C’è un nesso diretto fra alcune abitudini dei dipendenti e l’aumentata superficie di rischio per la cybersecurity aziendale. Ecco alcune indicazioni che emergono da una ricerca di mercato.
Riciclo delle password, uso non regolamentato delle AI e altre abitudini dei lavoratori nell'accesso ai dati sensibili e privilegiati possono compromettere la protezione delle informazioni aziendali. L’informazione non è nuova, lo sono i dati contenuti nella recente ricerca condotta da CyberArk su un campione di oltre 14.000 lavoratori in sei paesi, da cui emerge l’urgenza di ripensare la sicurezza aziendale in modo più integrato, con controlli sofisticati e calibrati sulle specifiche attività e responsabilità dei lavoratori.
Secondo lo studio, una larga percentuale dei dipendenti accede regolarmente a informazioni sensibili da dispositivi personali, spesso privi di adeguati livelli di protezione. L'80% dei lavoratori utilizza applicazioni aziendali critiche; il 40% scarica abitualmente dati dei clienti sui propri dispositivi. Inoltre, circa un terzo dei dipendenti ha la possibilità di modificare dati sensibili o approvare transazioni finanziarie significative. Sono tutti comportamenti che, pur rientrando nelle attività quotidiane di molti ruoli, creano una superficie di rischio che i team di sicurezza non sempre riescono a gestire efficacemente.

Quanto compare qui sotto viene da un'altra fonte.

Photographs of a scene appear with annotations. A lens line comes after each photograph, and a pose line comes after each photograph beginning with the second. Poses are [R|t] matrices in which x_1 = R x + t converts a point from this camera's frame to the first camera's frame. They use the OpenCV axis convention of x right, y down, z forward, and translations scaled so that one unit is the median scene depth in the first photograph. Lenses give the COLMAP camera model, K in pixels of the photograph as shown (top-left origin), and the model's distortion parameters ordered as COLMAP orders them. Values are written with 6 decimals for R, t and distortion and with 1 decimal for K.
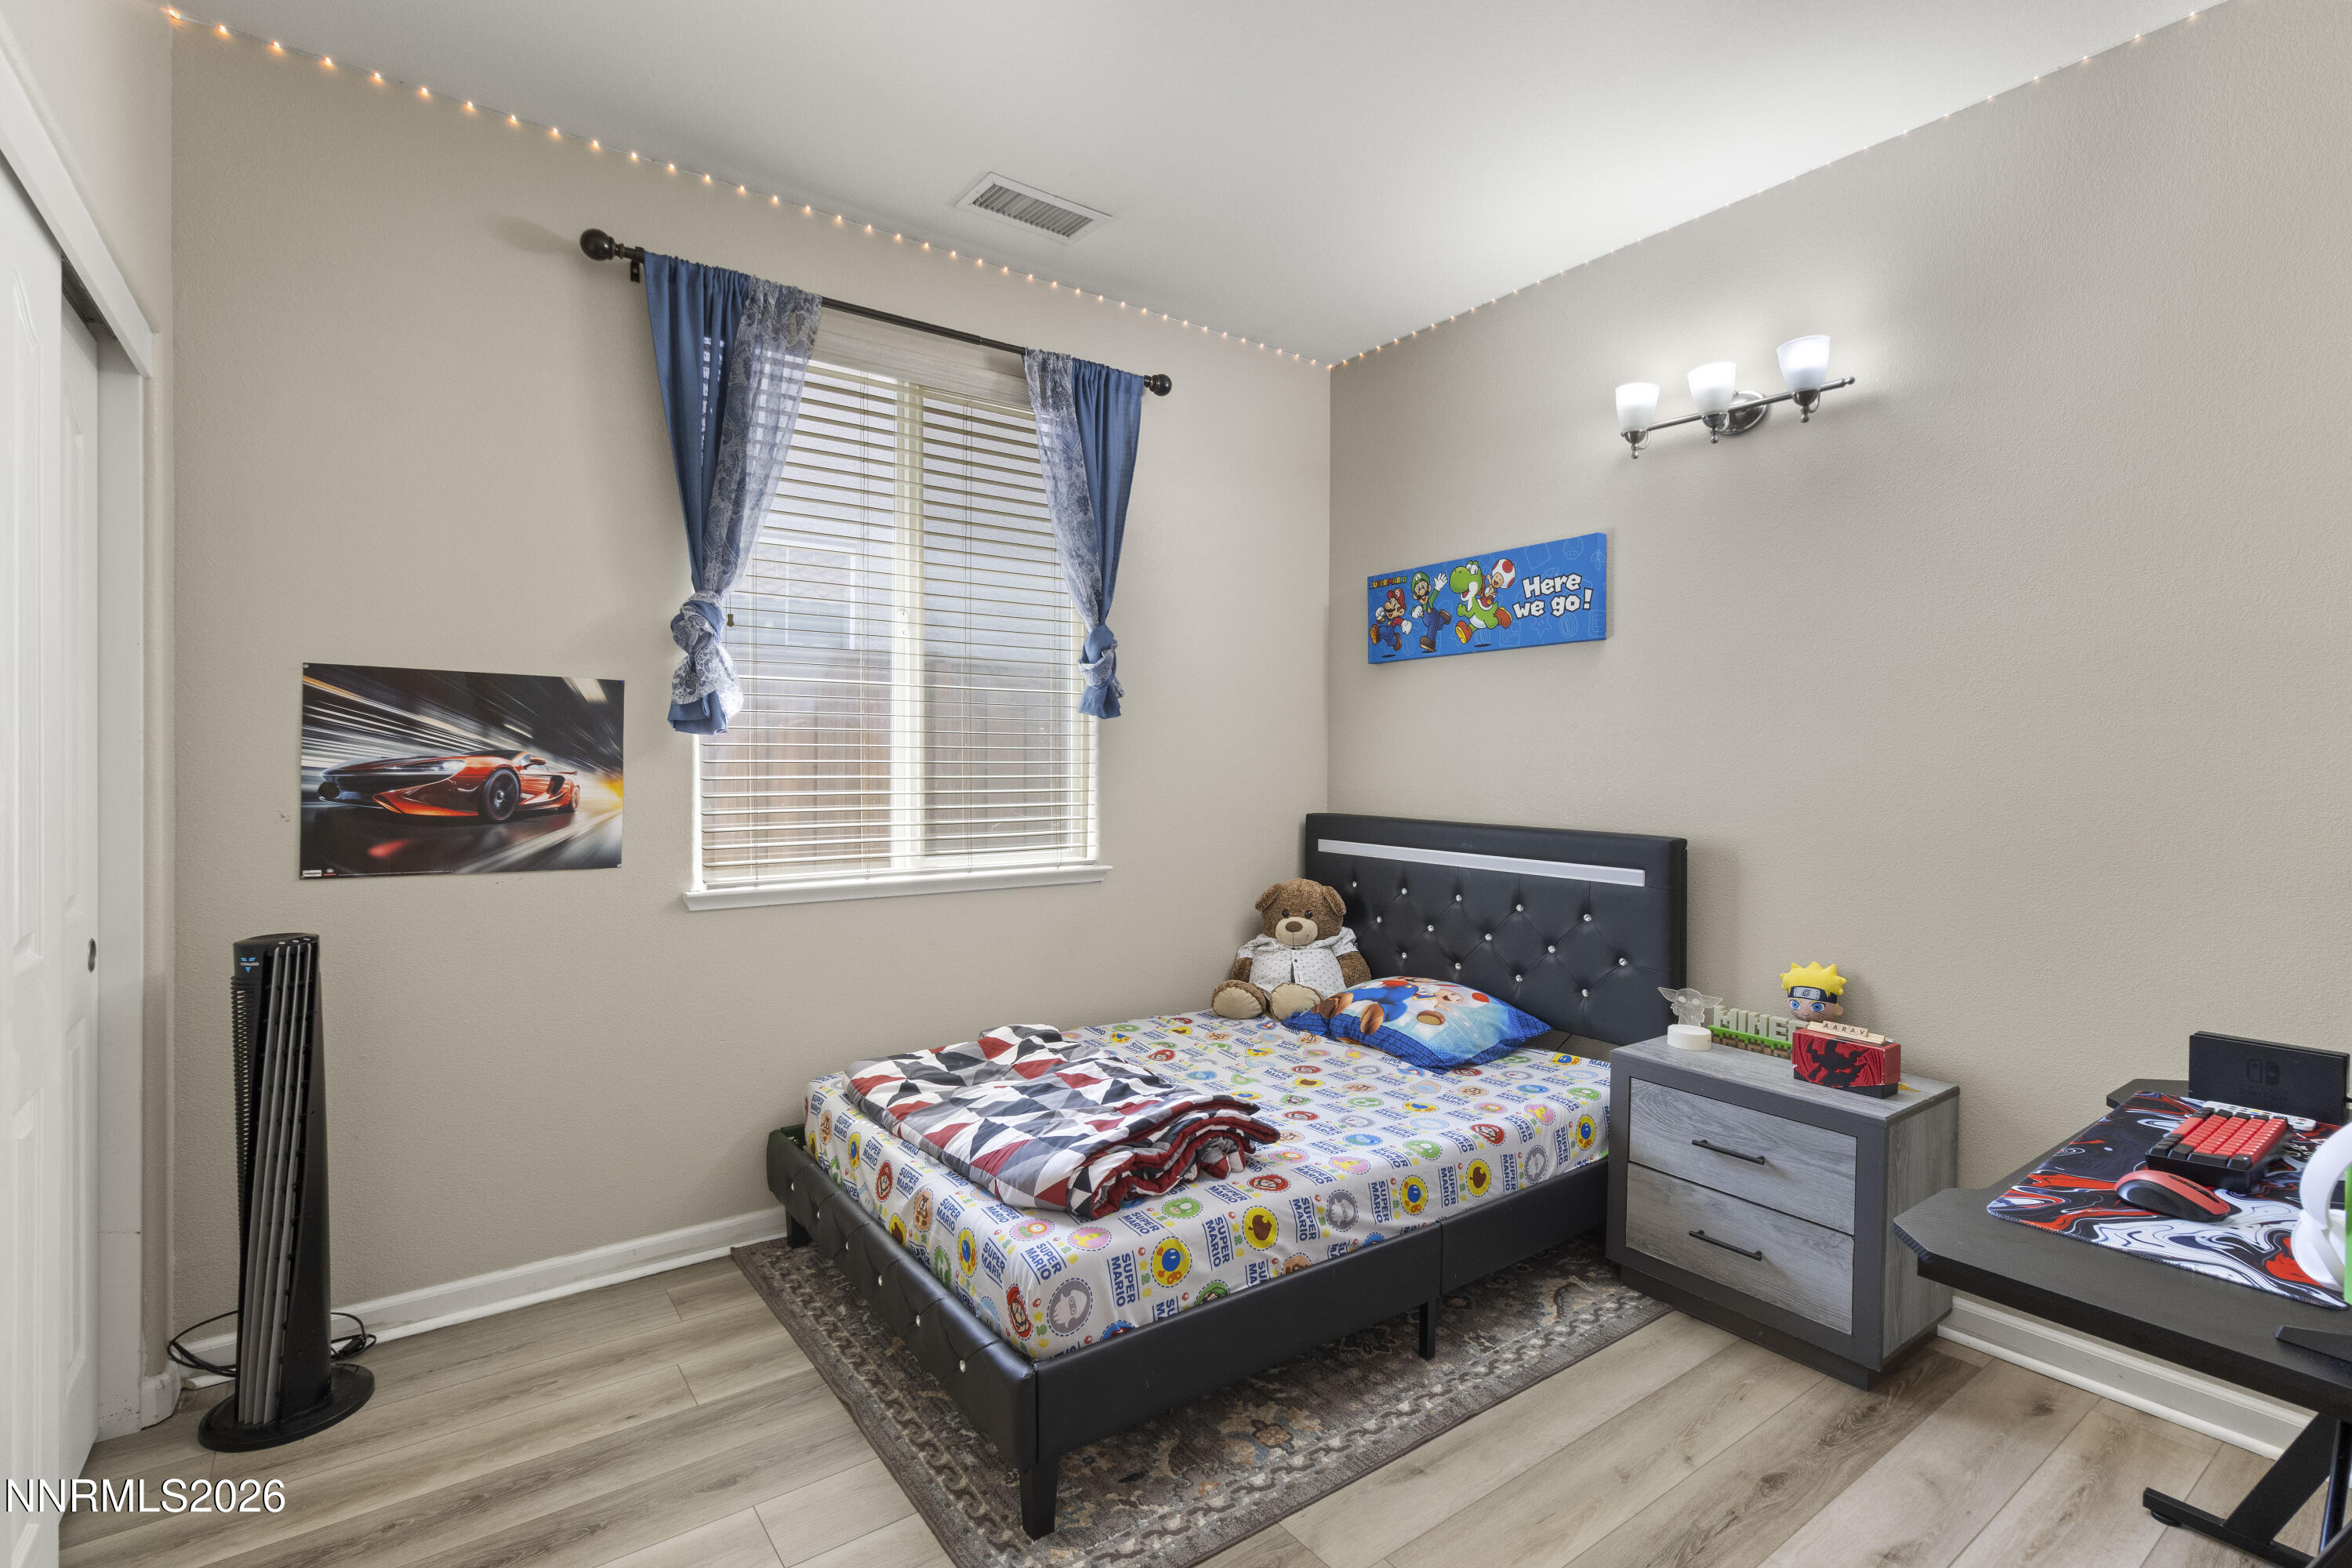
lens RADIAL K [[1109.7, 0, 1194.3], [0, 1109.7, 775.0], [0, 0, 1]] dist [0.003953, 0.000973]
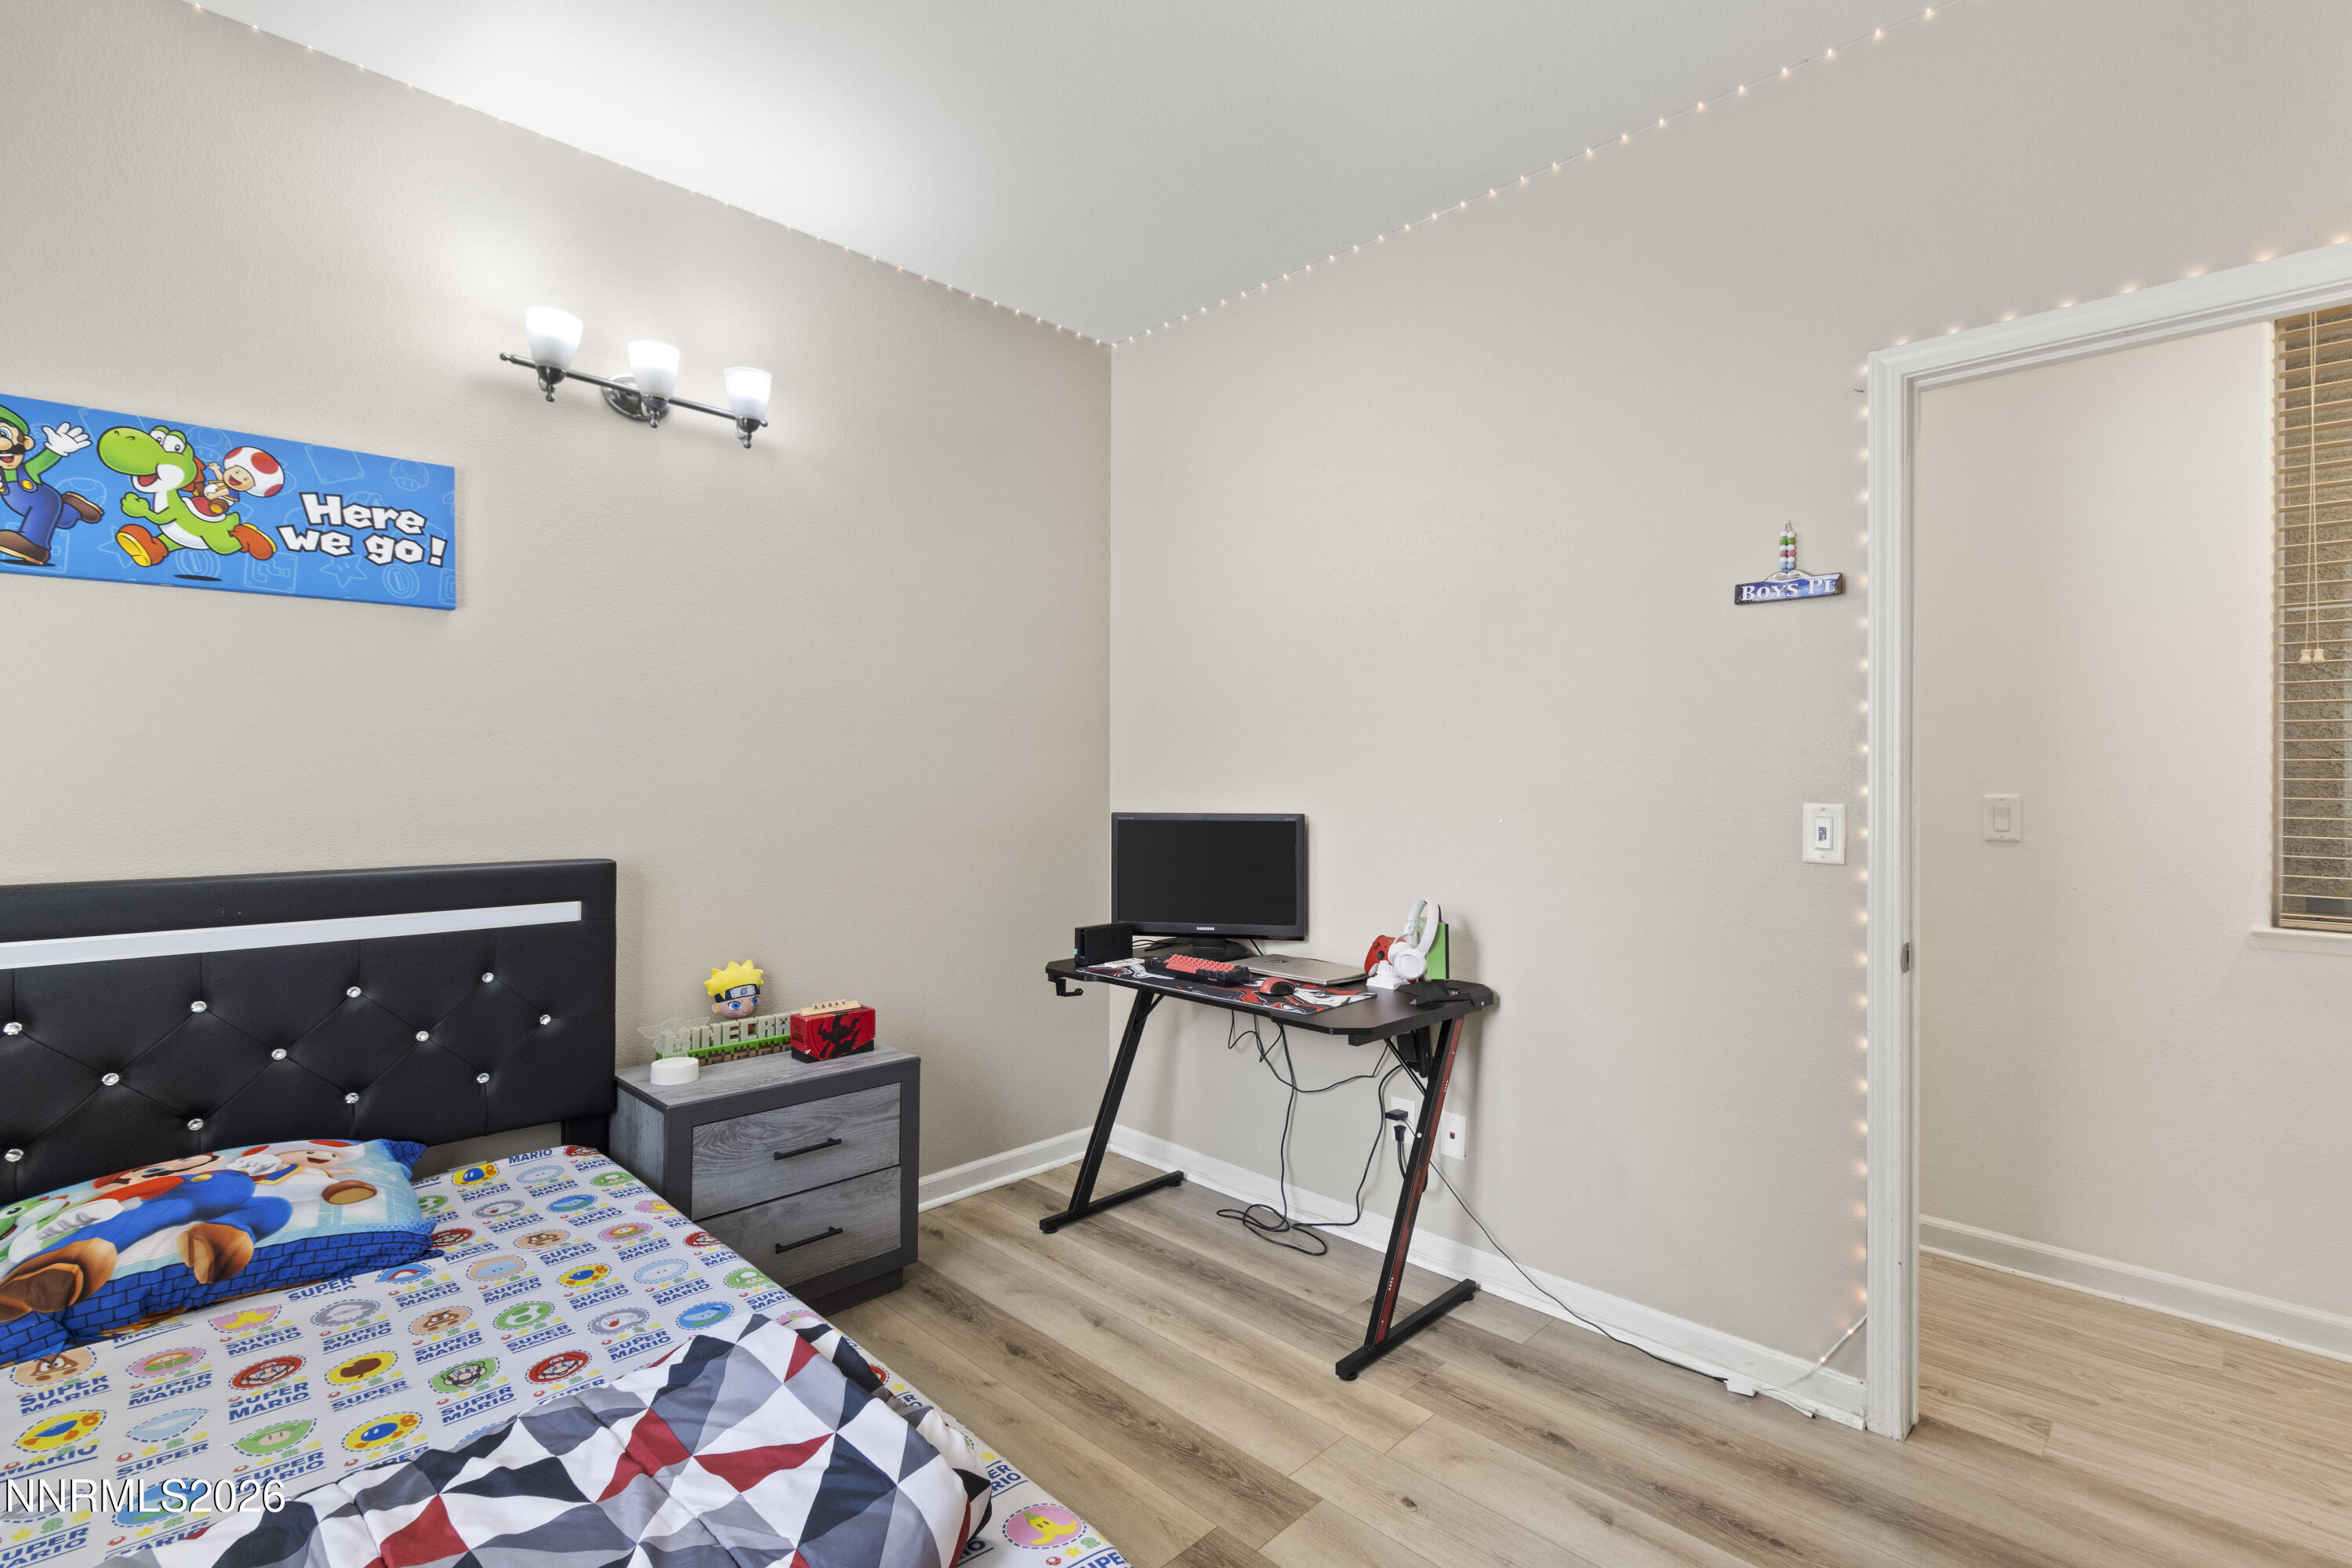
lens RADIAL K [[1109.7, 0, 1195.0], [0, 1109.7, 768.1], [0, 0, 1]] dist [0.003953, 0.000973]
pose [[-0.164580, -0.010002, 0.986313, -0.473432], [0.005485, 0.999924, 0.011055, -0.020467], [-0.986349, 0.007229, -0.164512, 0.643162]]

Un altro problema emerso riguarda la gestione delle password. Quasi la metà dei dipendenti usa le stesse credenziali per accedere a più applicazioni aziendali; il 36% adotta le stesse credenziali sia per gli account personali sia per quelli lavorativi. A questo si aggiunge il fatto che oltre il 50% dei partecipanti ha condiviso informazioni riservate con persone esterne all'organizzazione, aumentando il rischio di violazioni e fughe di dati.

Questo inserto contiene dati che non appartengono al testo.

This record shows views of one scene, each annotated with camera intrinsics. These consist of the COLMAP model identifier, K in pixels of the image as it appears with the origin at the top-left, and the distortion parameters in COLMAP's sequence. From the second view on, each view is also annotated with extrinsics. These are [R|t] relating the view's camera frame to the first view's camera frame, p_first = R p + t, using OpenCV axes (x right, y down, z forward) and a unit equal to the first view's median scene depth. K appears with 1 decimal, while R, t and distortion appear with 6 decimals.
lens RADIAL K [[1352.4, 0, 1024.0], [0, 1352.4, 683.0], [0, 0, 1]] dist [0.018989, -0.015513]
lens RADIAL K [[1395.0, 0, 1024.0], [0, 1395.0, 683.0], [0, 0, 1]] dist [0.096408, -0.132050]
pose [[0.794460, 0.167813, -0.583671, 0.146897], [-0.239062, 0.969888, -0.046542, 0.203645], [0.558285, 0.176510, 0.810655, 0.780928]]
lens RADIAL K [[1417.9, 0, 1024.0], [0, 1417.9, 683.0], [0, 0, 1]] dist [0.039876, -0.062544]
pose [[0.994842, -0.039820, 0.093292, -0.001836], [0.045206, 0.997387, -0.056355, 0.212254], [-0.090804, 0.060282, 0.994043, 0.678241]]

Certo, le policy aziendali possono essere di aiuto a contenere il problema, sempre che vengano rispettate. E spesso questo non accade perché dalla ricerca emerge che le politiche aziendali di sicurezza vengono spesso ignorate o aggirate. In particolare, il 65% dei lavoratori ha ammesso di adottare pratiche non conformi per semplificare le proprie attività quotidiane. Fra le trasgressioni più diffuse ci sono l’uso di hotspot Wi-Fi personali o l’inoltro di email aziendali a indirizzi privati. Sono comportamenti diffusi, che indicano una mancanza di allineamento tra le necessità operative dei dipendenti e le misure di sicurezza implementate, creando un terreno fertile per eventuali incidenti informatici.
Tutto questo si verifica in un momento storico in cui l’adozione delle AI introduce nuove sfide. Il 72% dei dipendenti intervistati utilizza regolarmente soluzioni basate su AI per svolgere attività lavorative, caricando anche dati sensibili senza rispettare le linee guida aziendali. In particolare, oltre un terzo degli intervistati ha dichiarato di non seguire sempre le regole per la gestione di informazioni confidenziali in questo contesto. Questo fenomeno amplifica le vulnerabilità, soprattutto in assenza di controlli rigorosi sull’uso di queste tecnologie.